The thoughts of Eric basically mirror those of my own. When Chrome originally hit the scene, Firefox wasn’t in a great state. The blatant memory leak issues that plagued Firefox for multiple versions until they admitted it was an issue in Firefox they needed to fix were one of many reasons for people like myself to jump ship.
We all made the switch because for a little period of time Chrome was a new breath of fresh air. It looked great, it was extremely fast and best of all: it integrated nicely with Google’s services. Things were sunshine and rainbows for a good while until Chrome started to get lazy and comfortable in the relationship.
Fast forward to now and Firefox is actually the better browser of the two. While Chrome was arguably faster when it arrived, it has gone the opposite way to the point where on my Windows 8.1 PC Chrome is basically unusable at times.

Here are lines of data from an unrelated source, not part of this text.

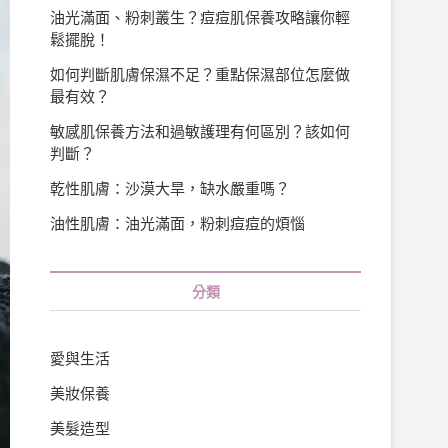
油光滿面、粉刺叢生？痘痘肌保養攻略讓你輕
鬆擺脫！
如何判斷肌膚保濕不足？重點保濕部位怎麼做
最有效？
敏感肌保養方法和過敏護理有何區別？該如何
判斷？
乾性肌膚：沙漠大旱，缺水嚴重嗎？
油性肌膚：油光滿面，粉刺痘痘的煩惱
分類
愛與生活
美妝保養
美髮造型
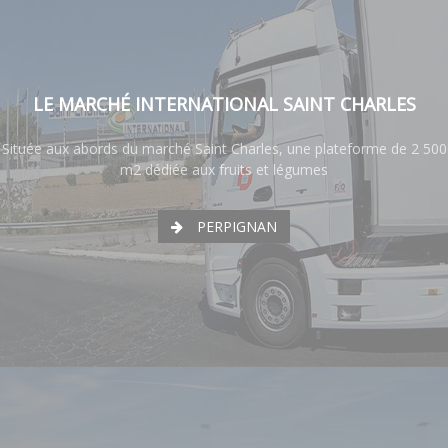
LE MARCHÉ INTERNATIONAL SAINT CHARLES
Située aux abords du marché Saint Charles, une plateforme de 2 500
m2 dédiée aux fruits et légumes
PERPIGNAN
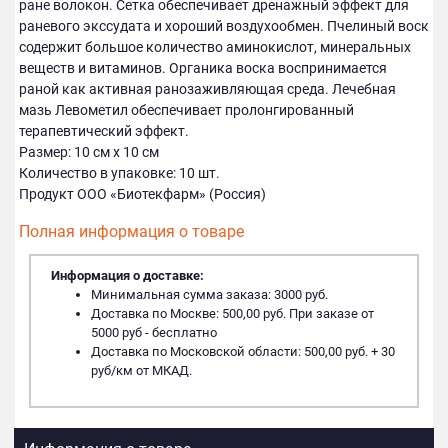
ране волокон. Сетка обеспечивает дренажный эффект для
раневого экссудата и хороший воздухообмен. Пчелиный воск
содержит большое количество аминокислот, минеральных
веществ и витаминов. Органика воска воспринимается
раной как активная ранозаживляющая среда. Лечебная
мазь Левометил обеспечивает пролонгированный
терапевтический эффект.
Размер: 10 см х 10 см
Количество в упаковке: 10 шт.
Продукт ООО «Биотекфарм» (Россия)
Полная информация о товаре
Информация о доставке:
Минимальная сумма заказа: 3000 руб.
Доставка по Москве: 500,00 руб. При заказе от
5000 руб - бесплатно
Доставка по Московской области: 500,00 руб. + 30
руб/км от МКАД.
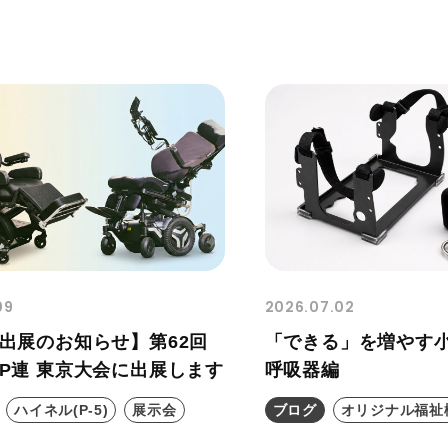
09
2026.07.02
出展のお知らせ】第62回
「できる」を増やす
P連 東京大会に出展します
呼吸器編
ハイネル(P-5)
展示会
ブログ
オリジナル福祉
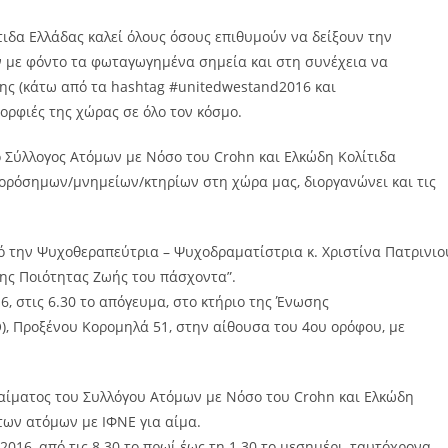
ιδα Ελλάδας καλεί όλους όσους επιθυμούν να δείξουν την
 με φόντο τα φωταγωγημένα σημεία και στη συνέχεια να
ης (κάτω από τα hashtag #unitedwestand2016 και
ορφιές της χώρας σε όλο τον κόσμο.
ο Σύλλογος Ατόμων με Νόσο του Crohn και Ελκώδη Κολίτιδα
ρόσημων/μνημείων/κτηρίων στη χώρα μας, διοργανώνει και τις
ό την Ψυχοθεραπεύτρια – Ψυχοδραματίστρια κ. Χριστίνα Πατρινιο
της Ποιότητας Ζωής του πάσχοντα”.
, στις 6.30 το απόγευμα, στο κτήριο της Ένωσης
 Προξένου Κορομηλά 51, στην αίθουσα του 4ου ορόφου, με
 αίματος του Συλλόγου Ατόμων με Νόσο του Crohn και Ελκώδη
 των ατόμων με ΙΦΝΕ για αίμα.
016, από τις 8.30 το πρωί έως τη 1.30 το μεσημέρι, ταυτόχρονα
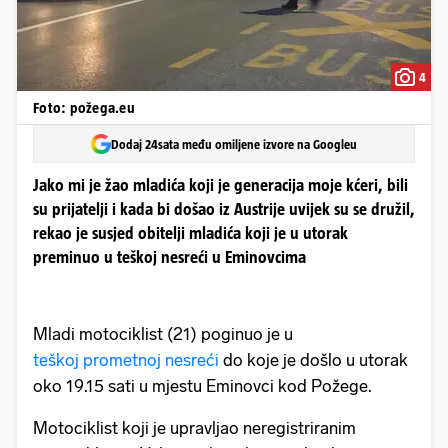
4
Foto: požega.eu
Dodaj 24sata među omiljene izvore na Googleu
Jako mi je žao mladića koji je generacija moje kćeri, bili
su prijatelji i kada bi došao iz Austrije uvijek su se družil,
rekao je susjed obitelji mladića koji je u utorak
preminuo u teškoj nesreći u Eminovcima
Mladi motociklist (21) poginuo je u
teškoj prometnoj nesreći
do koje je došlo u utorak
oko 19.15 sati u mjestu Eminovci kod Požege.
Motociklist koji je upravljao neregistriranim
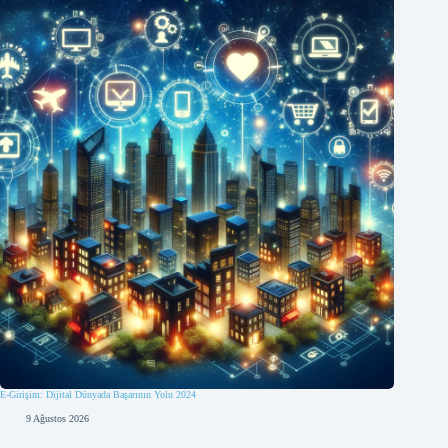
E-Girişim: Dijital Dünyada Başarının Yolu 2024
9 Ağustos 2026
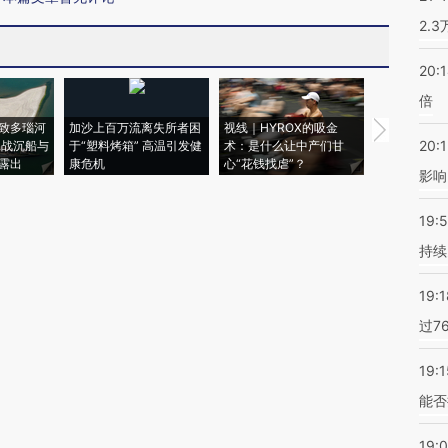
2.
20:
倍
致多瑙河
加沙上百万流离失所者困
视线｜HYROX的吸金
马航飞行员
20:1
二战沉船与
于“塑料烤箱” 高温引发健
术：是什么让中产们甘
粒摇头丸 尿
露出
康危机
心“花钱找虐”？
毒品
影响
19:5
持续
19:1
过7
19:1
能否
19:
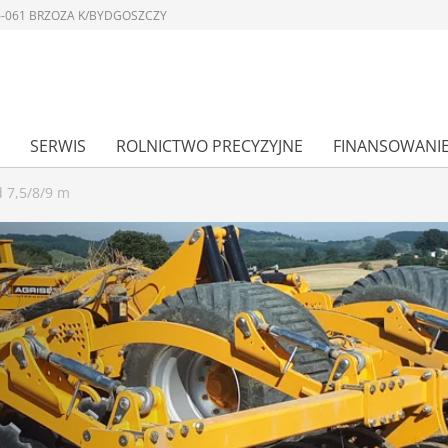
 86-061 BRZOZA K/BYDGOSZCZY
SERWIS
ROLNICTWO PRECYZYJNE
FINANSOWANI
d 7,5/8/9 m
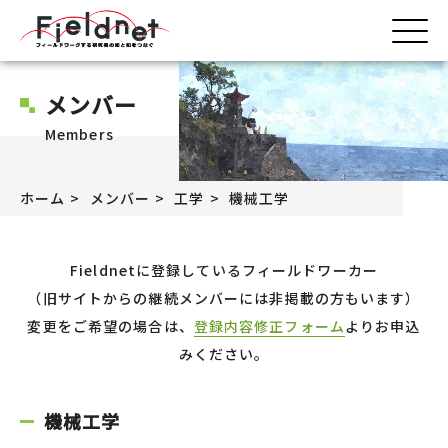
メンバー
Members
ホーム
メンバー
工学
機械工学
Fieldnetに登録しているフィールドワーカー
（旧サイトからの継続メンバーには非掲載の方もいます）
変更をご希望の場合は、
登録内容修正フォーム
よりお申込
みください。
機械工学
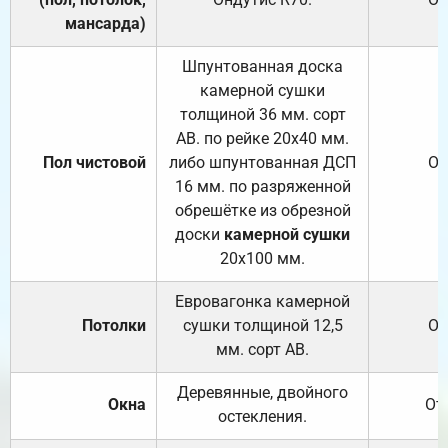
мансарда)
Шпунтованная доска
камерной сушки
толщиной 36 мм. сорт
АВ. по рейке 20х40 мм.
Пол чистовой
либо шпунтованная ДСП
От
16 мм. по разряженной
обрешётке из обрезной
доски
камерной сушки
20х100 мм.
Евровагонка камерной
Потолки
сушки толщиной 12,5
От
мм. сорт АВ.
Деревянные, двойного
Окна
От
остекления.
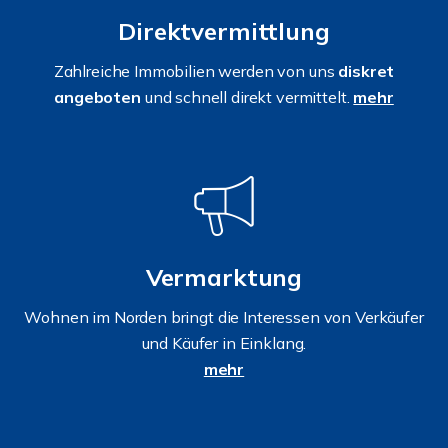
Direktvermittlung
Zahlreiche Immobilien werden von uns
diskret
angeboten
und schnell direkt vermittelt.
mehr
Vermarktung
Wohnen im Norden bringt die Interessen von Verkäufer
und Käufer in Einklang.
mehr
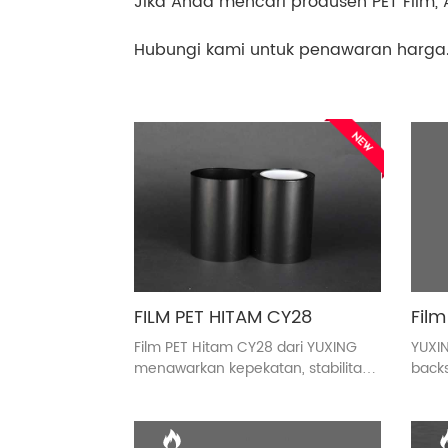
Jika Anda mencari produsen PET Film,
Hubungi kami untuk penawaran harga
FILM PET HITAM CY28
Film PET Hitam CY28 dari YUXING
YUXIN
menawarkan kepekatan, stabilitas
back
panas, dan kekuatan mekanis yang
polie
unggul untuk pita insulasi,
meni
elektronik, dan panel surya. Ideal
surya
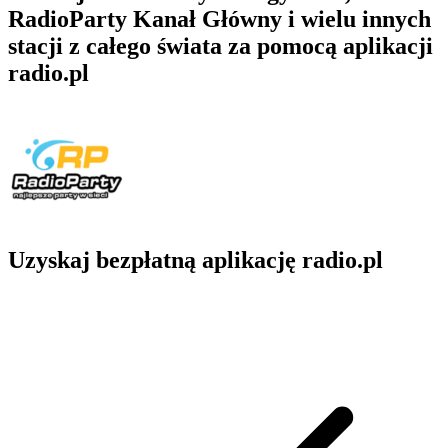
RadioParty Kanał Główny i wielu innych
stacji z całego świata za pomocą aplikacji
radio.pl
Uzyskaj bezpłatną aplikację radio.pl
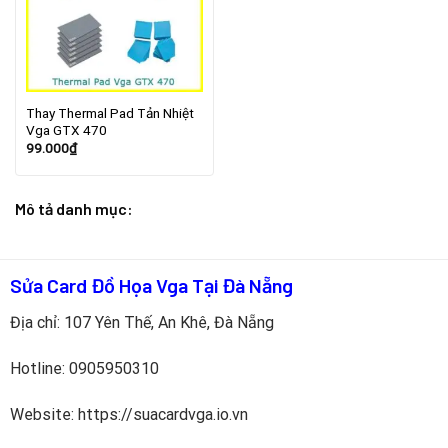
Thay Thermal Pad Tản Nhiệt
Vga GTX 470
99.000
₫
Mô tả danh mục:
Sửa Card Đồ Họa Vga Tại Đà Nẵng
Địa chỉ: 107 Yên Thế, An Khê, Đà Nẵng
Hotline:
0905950310
Website: https://suacardvga.io.vn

We are talking about a gaming PC with; 16gb RAM, an Intel i7 CPU with a dedicated SSD for the operating system and applications like my browser literally lagging and using 100% of my CPU for no reason. I have to literally CTRL + ALT + DEL to close down all instances of Chrome for it to be somewhat usable again for a few hours.
Leaving Chrome open without closing it down each time results in a steadily climbing rate of CPU and RAM usage. Sometimes I don’t even need to have many tabs open, memory usage and CPU utilisation are massive problems within Chrome.
I even formatted my PC recently. I removed all of my browsing history, I removed most plugins and still, Chrome has problems just doing basic browser tasks. I even disabled the auto suggestion stuff after reading it can speed up Chrome. Yet, I still get lag on my PC.
Besides the inherent and obvious issues in Chrome when it comes to poorly mismanaging CPU and memory, I’ve been using Firefox the last month and while it felt weird at the start, it was surprisingly easy to import all of my bookmarks and browsing history into the browser.
Obviously as a developer I will need to open up Chrome for testing, but as my go-to everyday browser it looks like Firefox has captured my heart again like it did in the early 2000’s.
Chrome as a browser is starting to feel like Firefox did in 2008; slow, sluggish and the arrogance of the development team appears to be holding back any kind of progress for resolving these obvious and widespread issues.
Besides the performance increase, there are other reasons that make me feel good for switching back. Mozilla are honestly committed to a better web, Firefox is the only truly 100% open source web browser. You can also get plugins that are forbidden on Google’s plugin repository like plugins for being able to download Youtube videos.
The developer tools in Firefox in my opinion are considerably better. Not just from a technical perspective, but the UI of the inspector. The great use of colours to differentiate parts of the DOM when you’re inspecting, the interface in which you access and use the tools looks and feels so much nicer than Chrome’s too.
The greatest thing of all about Firefox? The fact you can have more than 5 tabs open without your computer running out of memory or your CPU overheating because it is constantly at 100% utilisation.
I don’t actually miss Chrome at all. I dread every time I have to open it up and test something because it just doesn’t give me that same nice feeling that Firefox used too and does again.